好奇心で訊いた質問の答えは、彼女らしかった。
「えー・・・。『鍛錬』とかですかね。でも、鍛錬だと苦しい、辛い意味が入ってきちゃうので、本当に厳しい、しんどい練習も自分は苦ではなくて。そういう時、“スケートが好きなんだな”って思います」
インタビューをするたび、独特の感性が光る。難しい、角度を変えた質問にも、彼女は少しも淀みなく、すらすらと答えることができた。日ごろから自分自身と向き合っているからこそ、だろう。
――スケートに出会った4歳の知子ちゃんにタイムマシンで会えるとしたら、なんと声を掛けますか?
その質問にも、宮原は奥ゆかしい笑みを浮かべ、自然な様子で答えていた。
「『こんなに楽しいことを見つけてくれてありがとう』って。なんて返してくるか? んー、『そんなに楽しいの?』って(笑)。
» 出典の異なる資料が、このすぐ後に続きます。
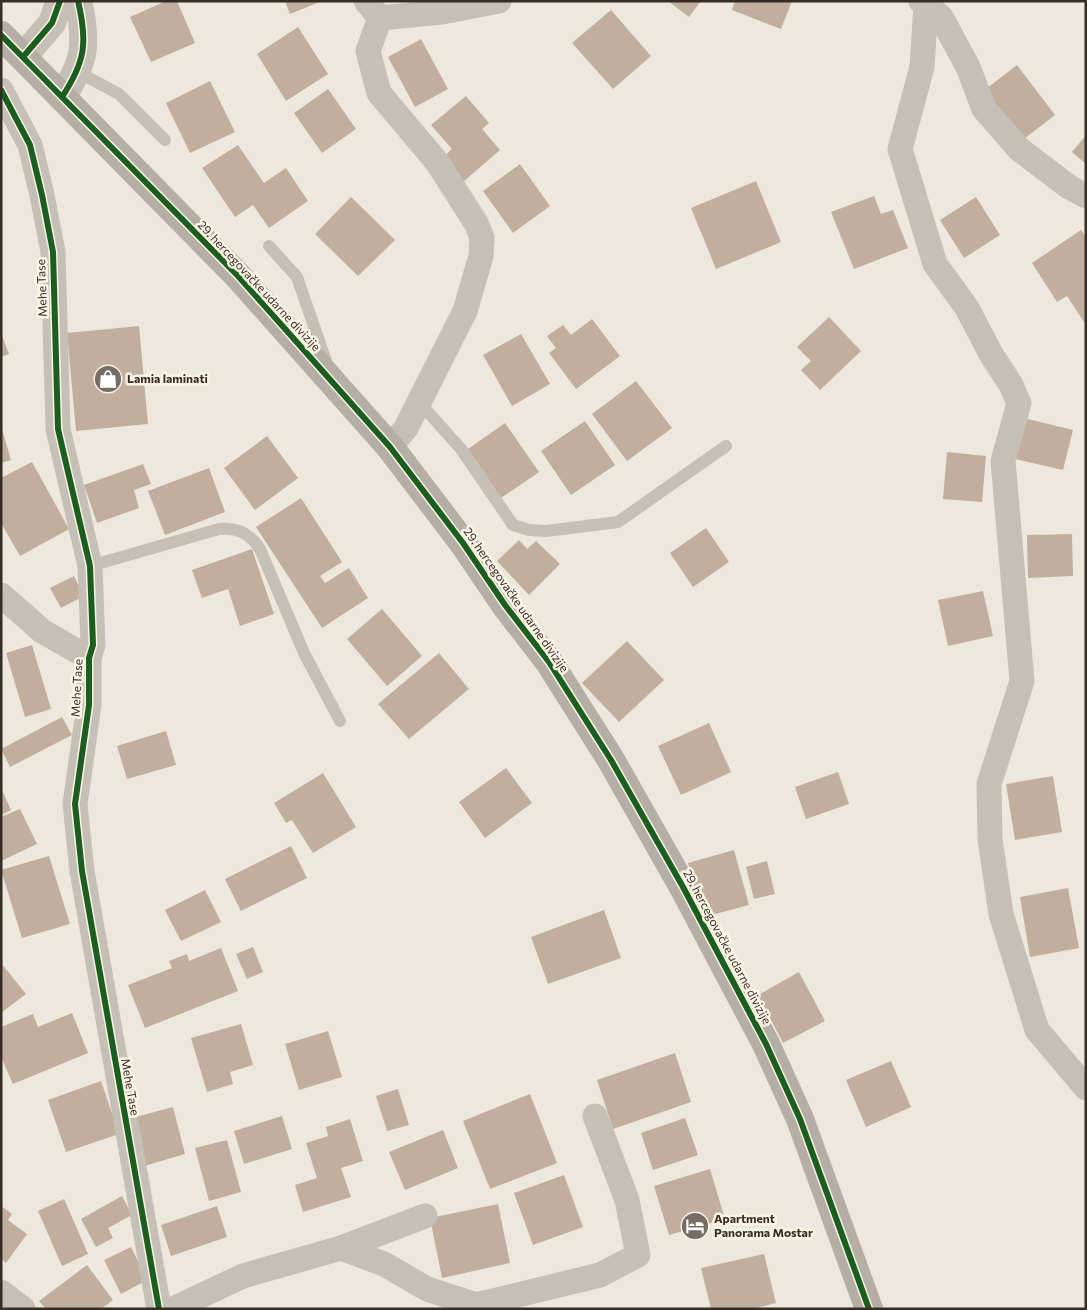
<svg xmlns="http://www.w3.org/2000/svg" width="1087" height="1310" font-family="Commissioner,sans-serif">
	<rect width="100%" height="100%" fill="#ede8dd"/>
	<g fill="#c2ae9d">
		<path d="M166,1H177L195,43L151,62L130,17Z"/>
		<path d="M285,1H322L290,14Z"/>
		<path d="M668,1H701L689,17Z"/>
		<path d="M735,1H792L781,29L732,10Z"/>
		<path d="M611,10L651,56L613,89L572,43Z"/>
		<path d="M298,27L328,74L286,101L257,54Z"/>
		<path d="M421,39L448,89L415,107L388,57Z"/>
		<path d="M1017,65L1055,115L1020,142L982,92Z"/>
		<path d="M210,81L235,132L190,153L166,103Z"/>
		<path d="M328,89L356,129L322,153L294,113Z"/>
		<path d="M466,96L489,123L482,129L500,150L463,182L442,158L452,149L431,125Z"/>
		<path d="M1086,135V164L1072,152Z"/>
		<path d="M238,145L264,183L286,168L308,201L269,228L253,205L235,217L202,168Z"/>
		<path d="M520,164L550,206L513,233L483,191Z"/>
		<path d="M756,181L781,242L716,269L691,208Z"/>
		<path d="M874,196L881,214L893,210L908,248L854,269L831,212Z"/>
		<path d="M351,197L395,240L358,276L315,234Z"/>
		<path d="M976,197L1000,235L964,258L940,220Z"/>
		<path d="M1081,230L1086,237V325L1067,296L1057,302L1032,263Z"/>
		<path d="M829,317L861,351L820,390L801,370L811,361L797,347Z"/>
		<path d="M592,319L620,356L576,389L549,353L556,348L547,336L563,325L571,335Z"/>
		<path d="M139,326L148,424L76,431L67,333Z"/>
		<path d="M1,333L9,354L1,357Z"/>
		<path d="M521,334L550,384L512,406L483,355Z"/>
		<path d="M636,381L672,428L627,461L592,414Z"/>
		<path d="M1024,418L1073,430L1063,470L1015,459Z"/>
		<path d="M585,421L615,465L571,495L541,451Z"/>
		<path d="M505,423L539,472L501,498L468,449Z"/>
		<path d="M1,426L11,460L1,463Z"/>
		<path d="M267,436L298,478L255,510L224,468Z"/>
		<path d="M947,452L986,456L982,502L943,499Z"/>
		<path d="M32,462L69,529L20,556L1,523V478Z"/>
		<path d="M143,464L151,484L134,490L139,508L97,523L84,485Z"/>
		<path d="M209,468L225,512L165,535L148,491Z"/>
		<path d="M301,498L342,562L320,576L325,583L349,568L368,598L322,628L256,527Z"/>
		<path d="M706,528L729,562L693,587L670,553Z"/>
		<path d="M1072,534L1073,576L1028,578L1027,535Z"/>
		<path d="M519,540L527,549L536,541L560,564L529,595L497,561Z"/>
		<path d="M252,549L274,614L240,626L228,589L202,598L192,570Z"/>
		<path d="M74,576L84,596L61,608L50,588Z"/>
		<path d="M983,591L993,636L948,646L938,600Z"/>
		<path d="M382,609L422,656L387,686L347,639Z"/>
		<path d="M627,641L664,680L619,722L582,683Z"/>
		<path d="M32,645L51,709L25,717L6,653Z"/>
		<path d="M439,653L469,689L409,739L378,704Z"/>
		<path d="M62,717L72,735L10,767L1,749Z"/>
		<path d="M709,723L731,772L681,795L658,746Z"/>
		<path d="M166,731L176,765L127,779L117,746Z"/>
		<path d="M506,768L532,803L485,838L459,802Z"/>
		<path d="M838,772L849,804L806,819L795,787Z"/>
		<path d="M323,773L356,827L313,853L292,820L286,823L274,803Z"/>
		<path d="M1053,776L1062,832L1015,840L1006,784Z"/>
		<path d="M1,788L11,810L1,815Z"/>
		<path d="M20,809L37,844L1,861V817Z"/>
		<path d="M291,846L307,878L241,911L225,879Z"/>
		<path d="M734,850L749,905L704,917L688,863Z"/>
		<path d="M49,856L70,924L22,938L1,870Z"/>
		<path d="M767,861L775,894L754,899L746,867Z"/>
		<path d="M1068,888L1079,948L1030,957L1020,897Z"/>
		<path d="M205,890L221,922L181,941L165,910Z"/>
		<path d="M604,910L621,958L548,984L531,937Z"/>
		<path d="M253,947L263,972L247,979L236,954Z"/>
		<path d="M221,948L238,991L145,1028L128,985L172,968L169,961L187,954L189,961Z"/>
		<path d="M1,963L26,994L1,1013Z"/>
		<path d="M799,972L825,1021L783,1043L758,995Z"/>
		<path d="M72,1013L88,1053L13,1084L1,1057V1027L33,1014L38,1027Z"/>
		<path d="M241,1024L253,1065L230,1072L233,1084L207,1092L191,1038Z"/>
		<path d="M328,1031L342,1077L299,1090L285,1044Z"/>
		<path d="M675,1053L691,1102L613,1129L597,1080Z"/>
		<path d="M891,1061L911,1107L866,1127L846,1080Z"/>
		<path d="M101,1081L119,1134L66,1152L48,1100Z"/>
		<path d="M398,1089L409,1125L387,1131L376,1096Z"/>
		<path d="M530,1094L557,1163L490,1189L463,1121Z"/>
		<path d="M173,1107L185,1154L144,1166L132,1118Z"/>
		<path d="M282,1116L292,1149L244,1164L234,1131Z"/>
		<path d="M685,1118L698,1155L653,1170L641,1133Z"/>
		<path d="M350,1119L363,1161L341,1168L351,1197L303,1212L295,1185L317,1178L306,1143L328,1136L326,1127Z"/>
		<path d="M443,1130L458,1168L405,1190L389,1152Z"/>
		<path d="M227,1140L241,1192L209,1201L195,1148Z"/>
		<path d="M710,1169L725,1219L669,1235L654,1186Z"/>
		<path d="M564,1175L583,1227L533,1245L514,1193Z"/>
		<path d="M122,1196L132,1215L108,1228L113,1238L96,1247L81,1219Z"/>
		<path d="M64,1199L88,1254L62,1266L38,1211Z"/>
		<path d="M498,1204L510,1263L442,1278L430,1218Z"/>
		<path d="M1,1206L12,1214L8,1220L27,1234L6,1263L1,1259Z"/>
		<path d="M217,1206L227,1237L171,1256L161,1225Z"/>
		<path d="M131,1247L147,1280L121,1294L104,1260Z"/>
		<path d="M764,1254L776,1303L752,1309H711L701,1268Z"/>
		<path d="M87,1265L113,1300L101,1309H46L39,1301Z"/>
	</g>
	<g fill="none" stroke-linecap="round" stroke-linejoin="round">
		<g stroke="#c5c0b7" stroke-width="12">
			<path d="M78,72L119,94L165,140"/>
			<path d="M269,246L297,277L328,367"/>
			<path d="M419,402L461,449L513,525L529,530L546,531L618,522L726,446"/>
			<path d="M90,566L219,529C237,527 250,533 260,549L304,653L340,721"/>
		</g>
		<g stroke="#c5c0b7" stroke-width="25">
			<path d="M366,1L380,18L368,51L379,93L437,162L476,223L482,238L481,256L465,311L406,428L390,447"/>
			<path d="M921,1L941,17L968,67L984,109L1019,149L1069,187L1086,196"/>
			<path d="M926,5L922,67L900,149L935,264L967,308L991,354L1011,385L1019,403L1003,461L1022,681L989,784L990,839L1001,914L1037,1030L1086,1088"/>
			<path d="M380,18L442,12L499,1"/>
			<path d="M1,90L30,145L42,195L53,252L58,429L90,566L93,645L89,658V705L75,804L82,871L159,1309"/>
			<path d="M1,595L42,631L89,658"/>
			<path d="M341,1248L425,1216"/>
			<path d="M1,1292L23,1309"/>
			<path d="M173,1309L243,1276L341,1248L384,1264L427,1289L476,1305L600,1275L638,1255L627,1200L595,1116"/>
		</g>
		<g stroke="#c5c0b7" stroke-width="28">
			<path d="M23,57L52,23L60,1"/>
			<path d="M62,97C85,62 88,43 78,1"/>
		</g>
		<path stroke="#b4aea6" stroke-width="28" d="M1,35L238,276L390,447L463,543L505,605L549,662L611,760L683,887L766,1044L800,1119L869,1309"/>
		<defs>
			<g id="cycleway">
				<path d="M1,35L238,276L390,447L463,543L505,605L549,662L611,760L683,887L766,1044L800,1119L869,1309"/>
				<path d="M23,57L52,23L60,1"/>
				<path d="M1,90L30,145L42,195L53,252L58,429L90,566L93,645L89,658V705L75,804L82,871L159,1309"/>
				<path d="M62,97C85,62 88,43 78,1"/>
			</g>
		</defs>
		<use href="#cycleway" stroke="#fbf4e4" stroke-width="9"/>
		<use href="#cycleway" stroke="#1b5e20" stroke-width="6"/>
	</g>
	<defs>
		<symbol id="shop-disc" viewBox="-11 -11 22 22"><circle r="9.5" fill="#766e65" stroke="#fbf4e4"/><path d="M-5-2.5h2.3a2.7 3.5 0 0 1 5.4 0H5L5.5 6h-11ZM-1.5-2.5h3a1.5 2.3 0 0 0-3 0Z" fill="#fff"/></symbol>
		<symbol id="hotel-disc" viewBox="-11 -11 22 22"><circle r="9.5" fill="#766e65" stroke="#fbf4e4"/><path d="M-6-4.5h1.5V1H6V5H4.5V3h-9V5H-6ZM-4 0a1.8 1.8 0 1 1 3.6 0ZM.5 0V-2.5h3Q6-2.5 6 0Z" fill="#fff"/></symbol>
	</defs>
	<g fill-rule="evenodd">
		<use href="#shop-disc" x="92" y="363" width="32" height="32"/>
		<use href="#hotel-disc" x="679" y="1210" width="32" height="32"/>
	</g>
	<g text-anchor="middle" stroke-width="5" stroke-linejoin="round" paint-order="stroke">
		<g font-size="12" fill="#362d25" stroke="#fbf4e4">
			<text transform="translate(259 286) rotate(47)" y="4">29. hercegovačke udarne divizije</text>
			<text transform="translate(42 288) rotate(-92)" y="4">Mehe Tase</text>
			<text transform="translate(516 600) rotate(55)" y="4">29. hercegovačke udarne divizije</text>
			<text transform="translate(77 688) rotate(-87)" y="4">Mehe Tase</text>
			<text transform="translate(727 947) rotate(62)" y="4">29. hercegovačke udarne divizije</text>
			<text transform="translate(130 1087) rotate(80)" y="4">Mehe Tase</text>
		</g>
		<g font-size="12" font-weight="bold" fill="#362d25" stroke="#fbf4e4" text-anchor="start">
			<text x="127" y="383">Lamia laminati</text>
			<text x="714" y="1223">Apartment<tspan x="714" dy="14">Panorama Mostar</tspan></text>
		</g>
	</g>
	<rect width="1087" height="1310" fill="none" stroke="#362d25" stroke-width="5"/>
</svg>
性格はシャイで、内弁慶な子で、当時は教室でもかなり変わっている生徒でした。先生に『みんなで手をつないでやりましょう』って言われても、誰とも手をつながず、全然違うことを一人でやる感じで。たぶん、自分のやりたいことがあって、それをしたかったんだと思いますが」
己自身がそれを決め、従い、そこで手を尽くす。周りが驚くほどの鍛錬によって、作品として違いを示し、彼女だけの世界を作り上げた。
「自分には厳しいほうかもしれません」
選手としての幕を下ろした後、彼女は健やかな笑顔で言った。
「それがなかったら、もう少し気楽に試合できたかなって。ただ、完璧さを求めすぎたのはあるかもですが、それが自分の特徴だったのかなとも思います。0か100か、でしかできない選手で。ちょっとできるし、大丈夫かなで入って、いけるやろ、というのもあっていいのに、自分の場合、絶対にできる確信がないと(試合で)できない。そこがいいところで(もあり、)弱点でもありました」
精魂込めたプログラムは唯一無二だった。それは人々の記憶に残る。フィギュアの歴史の一部だ。